Identified only as Irmgard F under German privacy rules, she maintained her silence through much of the trial, only saying towards the end: “I’m sorry for everything that happened. I regret that I was in Stutthof at the time. I can’t say anything else.”
She worked as a civilian employee in the commandant’s office of Stutthof near what was then the free city of Danzig, now Gdańsk, from June 1943 to April 1945, and therefore was found culpable for having assisted those in charge of the concentration camp in the systematic killing of inmates.
Because she was only 18 to 19 years old at the time of the crimes, the trial was before a juvenile court in Itzehoe, a small town north of Hamburg.
During the Holocaust, the German Nazi regime systematically murdered about 6 million Jews in Europe between 1941 and 1945 – a genocide that amounted to about two-thirds of Europe’s Jewish population.
The court’s suspended sentence was in line with what the prosecution had requested. There were 15 legal representatives of the 31 joint plaintiffs who had joined the prosecution’s suit, and they largely agreed with the state’s sentencing request. The defence had demanded acquittal.
“The defendant, who is her 98th year, has received her guilty verdict for aiding and abetting several thousand murders. State criminal law cannot do more in terms of the substance of the case,” explained lawyer Hans-Jürgen Förster, who represented four Stutthof survivors as joint plaintiffs.
The trial began on September 30, 2021. During the 40 days of the hearing, the court heard eight of the 31 joint plaintiffs as witnesses. The survivors of the camp reported on the suffering and mass deaths in Stutthof.
The accused was pushed into the courtroom in a wheelchair.
The most important witness, however, was Stefan Hördler, an expert on the Nazi Germany’s armed forces and its bureaucracy. He presented a report to the court over the course of 14 sessions. The defence had filed a motion for bias against him, which the court rejected.

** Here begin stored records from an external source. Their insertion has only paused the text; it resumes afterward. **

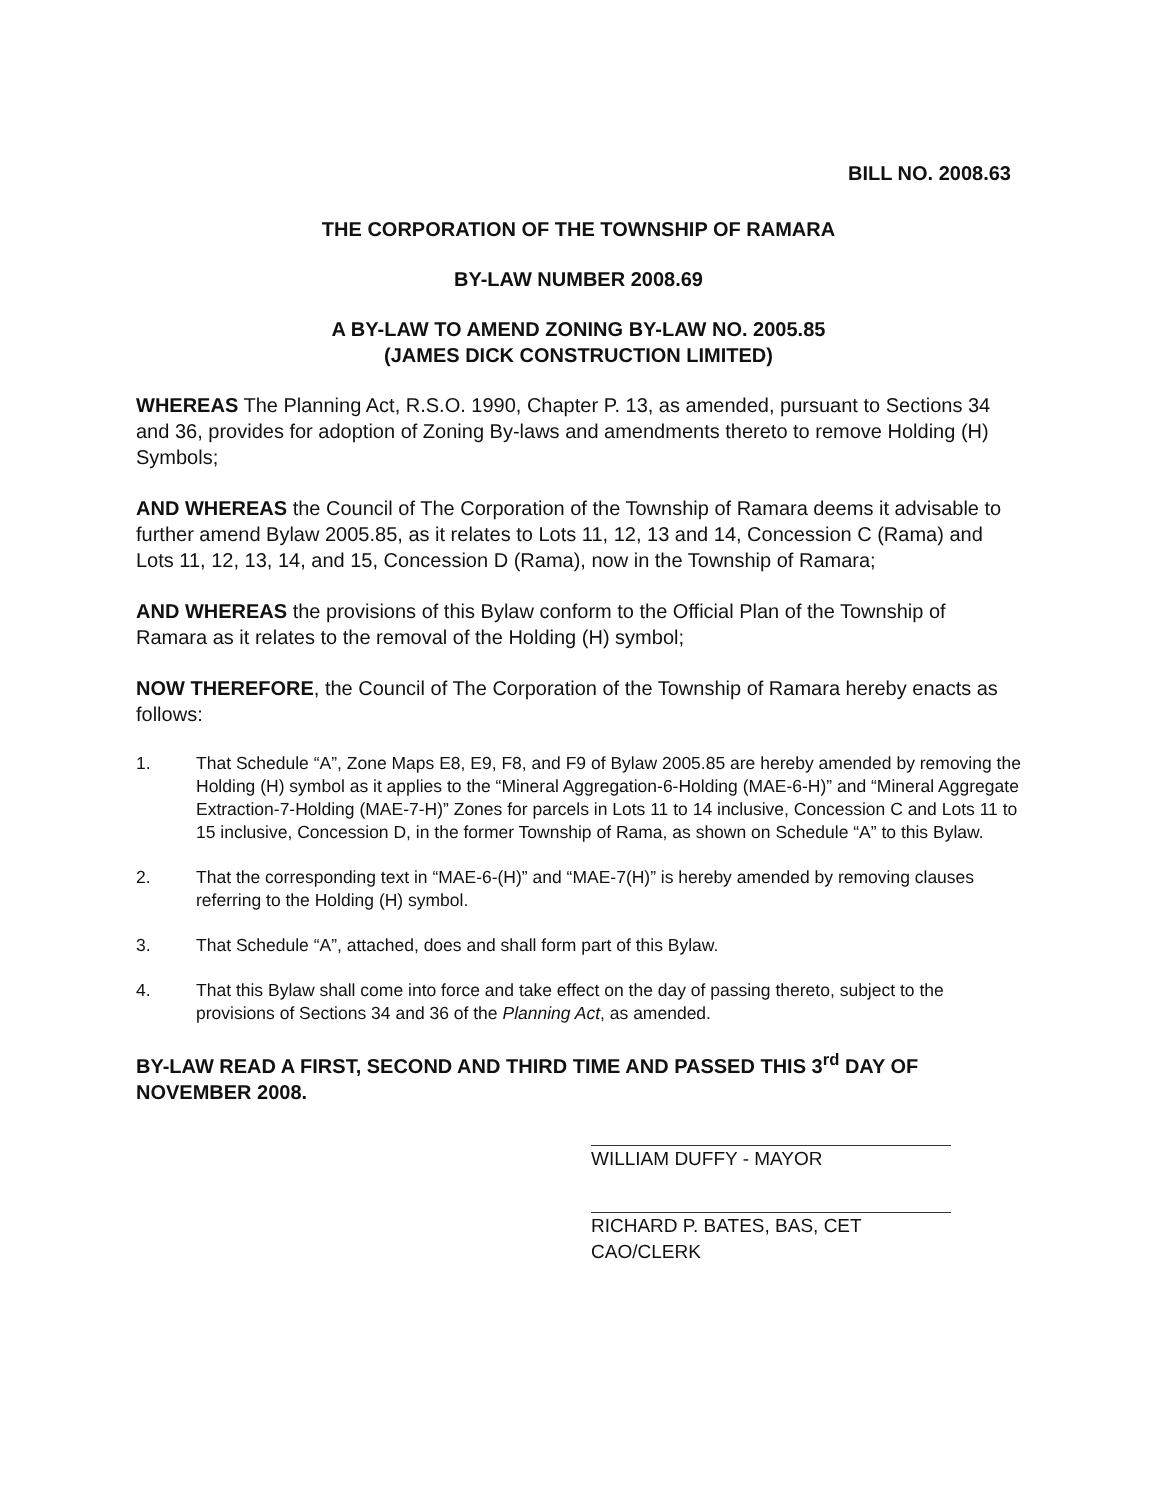BILL NO. 2008.63
THE CORPORATION OF THE TOWNSHIP OF RAMARA
BY-LAW NUMBER 2008.69
A BY-LAW TO AMEND ZONING BY-LAW NO. 2005.85
(JAMES DICK CONSTRUCTION LIMITED)
WHEREAS The Planning Act, R.S.O. 1990, Chapter P. 13, as amended, pursuant to Sections 34 and 36, provides for adoption of Zoning By-laws and amendments thereto to remove Holding (H) Symbols;
AND WHEREAS the Council of The Corporation of the Township of Ramara deems it advisable to further amend Bylaw 2005.85, as it relates to Lots 11, 12, 13 and 14, Concession C (Rama) and Lots 11, 12, 13, 14, and 15, Concession D (Rama), now in the Township of Ramara;
AND WHEREAS the provisions of this Bylaw conform to the Official Plan of the Township of Ramara as it relates to the removal of the Holding (H) symbol;
NOW THEREFORE, the Council of The Corporation of the Township of Ramara hereby enacts as follows:
1. That Schedule “A”, Zone Maps E8, E9, F8, and F9 of Bylaw 2005.85 are hereby amended by removing the Holding (H) symbol as it applies to the “Mineral Aggregation-6-Holding (MAE-6-H)” and “Mineral Aggregate Extraction-7-Holding (MAE-7-H)” Zones for parcels in Lots 11 to 14 inclusive, Concession C and Lots 11 to 15 inclusive, Concession D, in the former Township of Rama, as shown on Schedule “A” to this Bylaw.
2. That the corresponding text in “MAE-6-(H)” and “MAE-7(H)” is hereby amended by removing clauses referring to the Holding (H) symbol.
3. That Schedule “A”, attached, does and shall form part of this Bylaw.
4. That this Bylaw shall come into force and take effect on the day of passing thereto, subject to the provisions of Sections 34 and 36 of the Planning Act, as amended.
BY-LAW READ A FIRST, SECOND AND THIRD TIME AND PASSED THIS 3<sup>rd</sup> DAY OF NOVEMBER 2008.
WILLIAM DUFFY - MAYOR
RICHARD P. BATES, BAS, CET
CAO/CLERK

Two judges in the case even visited the former Stutthof camp. During their visit, the judges wanted to clarify which areas of the camp the accused could see from her workplace at the time, among other questions.
Central to the trial was the issue of how much she could perceive of the crimes committed. The defendant initially did not want to face the proceedings. On the first day of the trial, she disappeared early in the morning from her retirement home in the town of Quickborn.
Hours later, the police picked her up on a street in Hamburg. The court issued an arrest warrant. The then 96-year-old spent five days in custody.